Laski, potrzebuję pomocy. 😵 Nie doczekam się mebli na wymiar do sypialni, bo wcześniej albo popełnimy zbiorowe samobójstwo, ale pozabijamy siebie nawzajem (rozpoczynanie każdego zdania od "gdzie leży..." albo "czy widziałeś..." już mnie dobija), dlatego szukam zestawu - szafa, dwie szafki nocne i coś do powieszenia na ścianę nad łóżko (półki lub coś zamykanego, zależy od ceny). Łóżko kupiliśmy takie i tu zaczął się nasz koszmar. 😵 Chcieliśmy wczoraj iść na łatwiznę i kupić zestaw do kompletu, ale wczoraj był - jak się dziś okazało - ostatni dzień promocji i zamówienia nie udało się nam złożyć przez internet. Dziś szafa kosztuje 1600 zł i zastanawiam się, czy w tej cenie nie znajdę czegoś ładniejszego. Ta z zestawu wydaje mi się za ciężka (przez pogrubione fronty) do małej sypialni, z kolei znalezienie pasującej odcieniem okleiny w innych meblach graniczy z cudem. I teraz pytanie - w jakim kolorze szukać mebli, by pasowały do łóżka, a jednocześnie nie były szukanym na siłę odpowiednikiem okleiny z łóżka? Ściany w sypialni są: za łóżkiem taka, trzy pozostałe takie, rolety są ciemnobrązowe, drzwi, listwy przypodłogowe oraz sufit białe. Szafa musi być mega pojemna, ale w szerokości max 180 cm. Błagam, doradźcie coś, w tym tygodniu MUSZĘ mieć szafę. 🙇
smartini   fb & insta: dokłaczone
02 sierpnia 2017 09:30
mundialowa, na to faktycznie, przy takim łóżku to raczej nie szukałabym czegoś jak_najbardziej_podobnego, bo nijak nie traficie i będzie razić. Najprostszym rozwiązaniem jest oczywiście ikea i system PAX - z zalet to ma mnóstwo różnych 'wkładów', można zaaranżować szafę idealnie pod siebie bez większych kłopotów, kreator jest prosty jak budowa cepa. Mi szafa 250x40x231 z całymi wnętrznościami wyszła 1500, zapowiada się na pojemną jak na płytką wersję.
Z frontów bardzo fajnie prezentuje się ten (mamy w pokojach hotelowywch w MiM)

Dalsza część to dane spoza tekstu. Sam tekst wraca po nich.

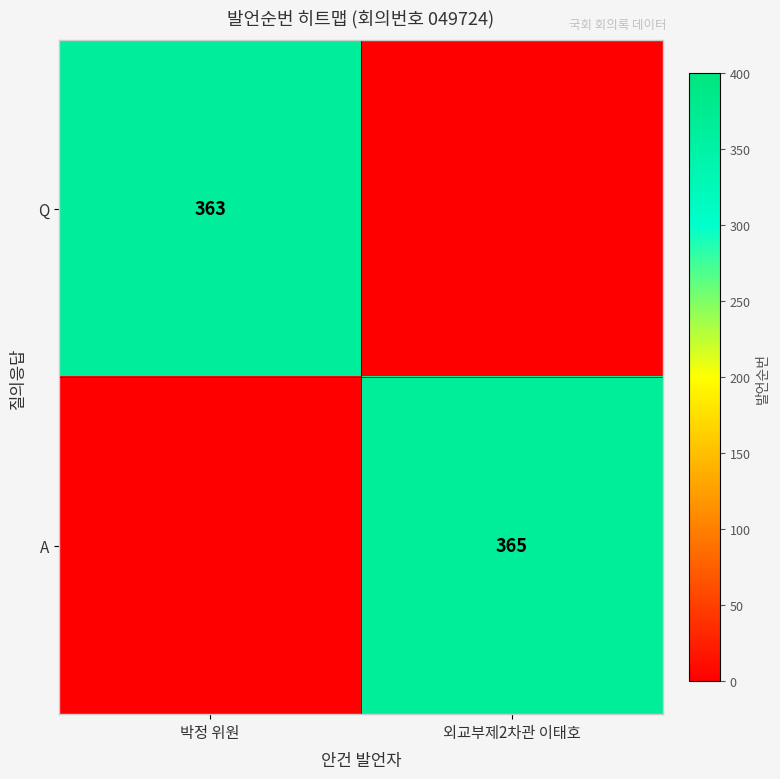

Is the value of Q at 박정 위원 greater than the value of A at 외교부제2차관 이태호?

No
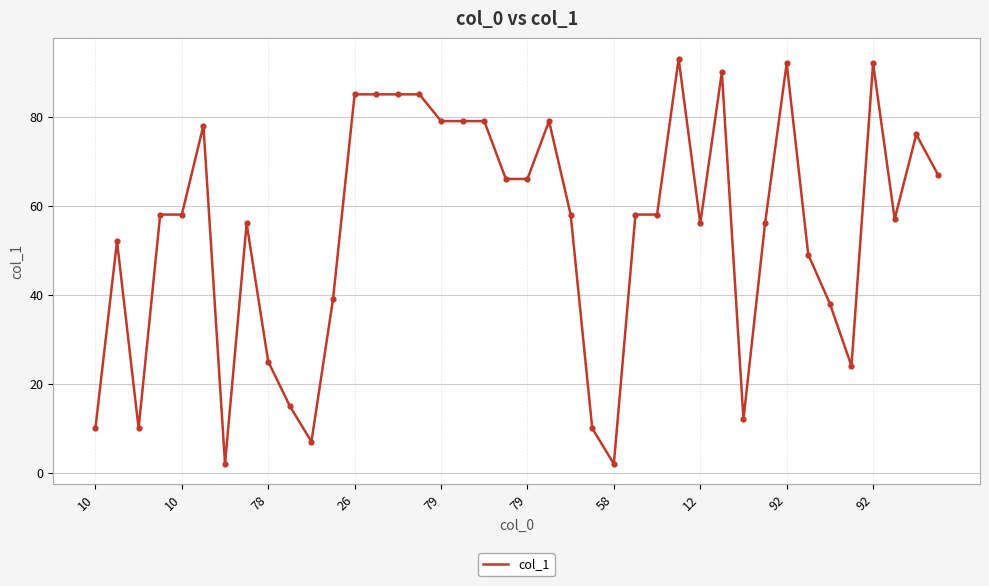

What is the maximum value shown in the chart?

93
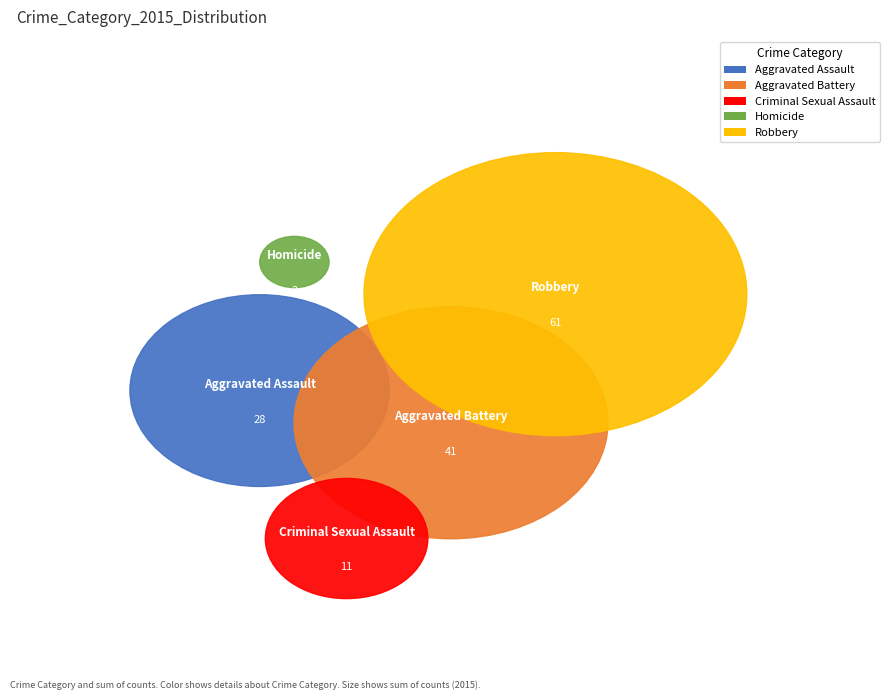

True or false: Homicide accounts for 11% of the total.

False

Nad łóżko dałabym półki, szafki nocne to już zależy, w jakim stylu chcecie utrzymać sypialnię, ja bym poszła w eklektyzm i dała jakieś stare prlowskie szafki albo w drugą stronę - metalowe. No ale to ja, chyba wszyscy już wiedzą jakie klimaty lubię :P
smartini, właśnie ten sam front wpadł mi w oko. 😀 Ale czy da się w planerze zrobić szafę o szerokości 180 cm? Znalazłam taką, ale "zmarnujemy" 30 cm ściany. 🙁
emptyline   Big Milk Straciatella
02 sierpnia 2017 09:42
mundialowa, Ikea nie ma wymiaru 180, ale możecie sobie dorobić z boku otwarte półki 30cm. 🙂
smartini   fb & insta: dokłaczone
02 sierpnia 2017 09:52
Ten front jest fajny, w rzeczywistości naprawdę przyjemnie się prezentuje.
Ikea leci co 50cm, ew. 25 (używając obudowy 75cm) ale jak emptyline pisze, możecie uzupełnić półkami 🙂
Także da się zrobić 175cm (100+75) ale wtedy drzwi 25cm nie będą z Merakera (może być np lustro)
Może wrzuć rzut? 🙂

A tak w ogóle ten mountain charm bardzo ładny!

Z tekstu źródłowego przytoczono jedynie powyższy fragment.